After the Exhileration, Work

We all (or at least most of those who would be reading this blog) have heard the Buddhist-inspired saying:  before enlightenment, the laundry.  After enlightenment, the laundry.  The question is whether after the moments of enlightenment can we infuse doing the laundry with more joy, acceptance, and peace.  A young adult acquaintance asked me the other day whether I was readjusting ok.  I did not know to what he was referring, and he had to explain that he was asking how I was doing on my return from my India trip.  “It was just a vacation–albeit an extraordinary one,” I replied.  “Life continues.”

“The good experiences just slip away like dry sand through my fingers,” he made a motion of letting something slip away.

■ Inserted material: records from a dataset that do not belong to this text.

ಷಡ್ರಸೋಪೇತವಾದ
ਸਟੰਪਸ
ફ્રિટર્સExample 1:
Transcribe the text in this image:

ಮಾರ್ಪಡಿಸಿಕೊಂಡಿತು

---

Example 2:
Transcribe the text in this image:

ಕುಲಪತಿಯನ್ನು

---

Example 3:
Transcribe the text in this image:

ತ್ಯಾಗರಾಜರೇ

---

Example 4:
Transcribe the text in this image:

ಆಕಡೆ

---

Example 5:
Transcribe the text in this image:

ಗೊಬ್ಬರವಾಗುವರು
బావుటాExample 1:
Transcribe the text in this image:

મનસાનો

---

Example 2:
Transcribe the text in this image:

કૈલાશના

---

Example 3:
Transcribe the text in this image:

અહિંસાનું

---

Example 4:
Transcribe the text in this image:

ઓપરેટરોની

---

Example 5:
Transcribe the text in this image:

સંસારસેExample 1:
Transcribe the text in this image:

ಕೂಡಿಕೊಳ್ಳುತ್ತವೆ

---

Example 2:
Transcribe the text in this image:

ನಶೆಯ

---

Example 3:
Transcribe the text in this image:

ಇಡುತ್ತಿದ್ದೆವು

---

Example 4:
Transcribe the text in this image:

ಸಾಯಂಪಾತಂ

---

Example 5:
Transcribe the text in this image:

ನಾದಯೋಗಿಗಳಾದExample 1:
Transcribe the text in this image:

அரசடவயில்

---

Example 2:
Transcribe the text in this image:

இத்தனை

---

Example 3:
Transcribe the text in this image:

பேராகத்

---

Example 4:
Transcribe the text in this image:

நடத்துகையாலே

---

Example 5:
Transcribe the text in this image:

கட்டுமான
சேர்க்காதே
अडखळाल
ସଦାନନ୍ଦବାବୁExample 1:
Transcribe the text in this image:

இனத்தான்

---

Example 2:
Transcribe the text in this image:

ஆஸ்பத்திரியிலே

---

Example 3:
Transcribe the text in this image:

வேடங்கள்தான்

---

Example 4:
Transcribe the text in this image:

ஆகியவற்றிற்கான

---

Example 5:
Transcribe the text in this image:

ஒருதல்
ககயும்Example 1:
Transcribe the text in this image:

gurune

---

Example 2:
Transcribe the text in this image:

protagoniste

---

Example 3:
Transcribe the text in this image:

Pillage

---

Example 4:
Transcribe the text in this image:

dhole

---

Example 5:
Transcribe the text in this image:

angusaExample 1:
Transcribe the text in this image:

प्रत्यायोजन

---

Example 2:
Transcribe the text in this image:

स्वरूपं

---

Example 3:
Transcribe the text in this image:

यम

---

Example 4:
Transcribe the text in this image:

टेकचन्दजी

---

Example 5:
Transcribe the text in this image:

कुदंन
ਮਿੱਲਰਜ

“When you practice and when you get older, it will be easier to bring the temporary, good experiences into your life without feeling they are lost when you have moved onto the next thing,” I said with hope that would  actually be true for him, he seemed so bereft.

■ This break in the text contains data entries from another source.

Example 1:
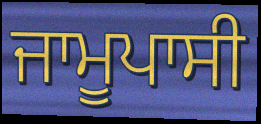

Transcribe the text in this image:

ਜਾਮੂਪਾਸੀ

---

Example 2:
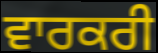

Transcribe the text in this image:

ਵਾਰਕਰੀ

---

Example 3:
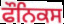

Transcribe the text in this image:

ਫੌਨਿਕਸ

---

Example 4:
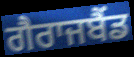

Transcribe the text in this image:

ਗੈਰਾਜਬੈਂਡ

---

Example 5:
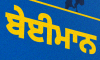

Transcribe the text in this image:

ਬੇਈਮਾਨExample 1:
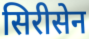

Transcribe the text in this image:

सिरीसेन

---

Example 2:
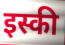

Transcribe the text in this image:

इस्की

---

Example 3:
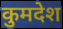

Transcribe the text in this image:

कुमदेश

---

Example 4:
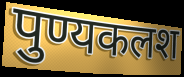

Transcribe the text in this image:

पुण्यकलश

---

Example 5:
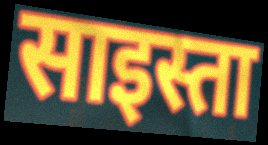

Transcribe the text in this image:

साइस्ता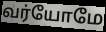
வர்யோமே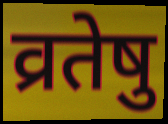
व्रतेषुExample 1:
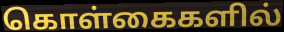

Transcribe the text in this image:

கொள்கைகளில்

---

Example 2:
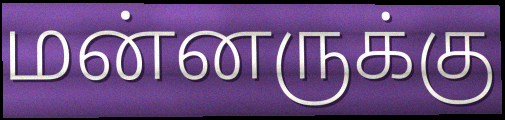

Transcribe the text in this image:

மன்னருக்கு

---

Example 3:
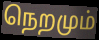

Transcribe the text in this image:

நெறமும்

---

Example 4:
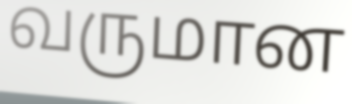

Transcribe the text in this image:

வருமான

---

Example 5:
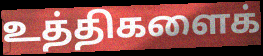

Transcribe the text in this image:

உத்திகளைக்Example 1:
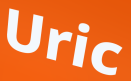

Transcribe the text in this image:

Uric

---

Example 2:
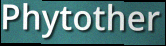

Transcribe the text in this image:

Phytother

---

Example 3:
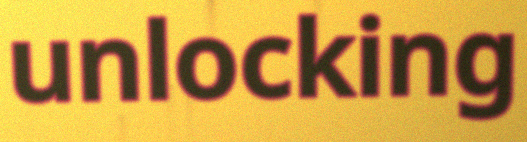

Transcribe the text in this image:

unlocking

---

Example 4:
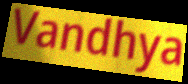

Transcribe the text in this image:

Vandhya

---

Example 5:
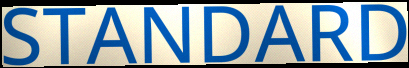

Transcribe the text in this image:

STANDARDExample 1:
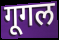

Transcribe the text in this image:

गूगल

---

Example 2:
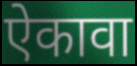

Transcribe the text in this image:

ऐकावा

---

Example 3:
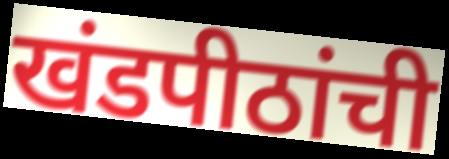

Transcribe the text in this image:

खंडपीठांची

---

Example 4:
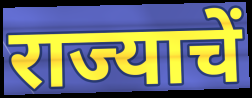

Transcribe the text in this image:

राज्याचें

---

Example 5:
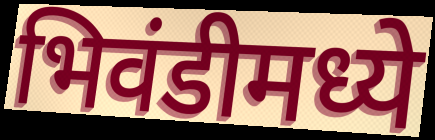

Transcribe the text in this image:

भिवंडीमध्ये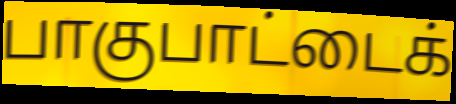
பாகுபாட்டைக்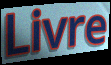
Livre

The yoga teaches us neither to be out searching for the highs nor actively avoiding the lows; the dance of grasping and avoiding is what makes us suffer.  That does not mean that the highs, the times of wild abandoned joy, the experiences of utter fulfillment, of exquisite understanding are of no value.  What brings joy is a thing of wonder and an opportunity to deepen our ability to love and be generous.  They are only a problem if we ruin our time by vainly clinging to or trying to repeat the sensation.  As our practice (and our understanding of a life well-lived and loved) matures, we understand that there is no readjusting in the return to the day to day.  We welcome what we have had, try to remember what we have learned, including how much joy and delight we are able to drink in, and approach each day as another opportunity to seek and share connection.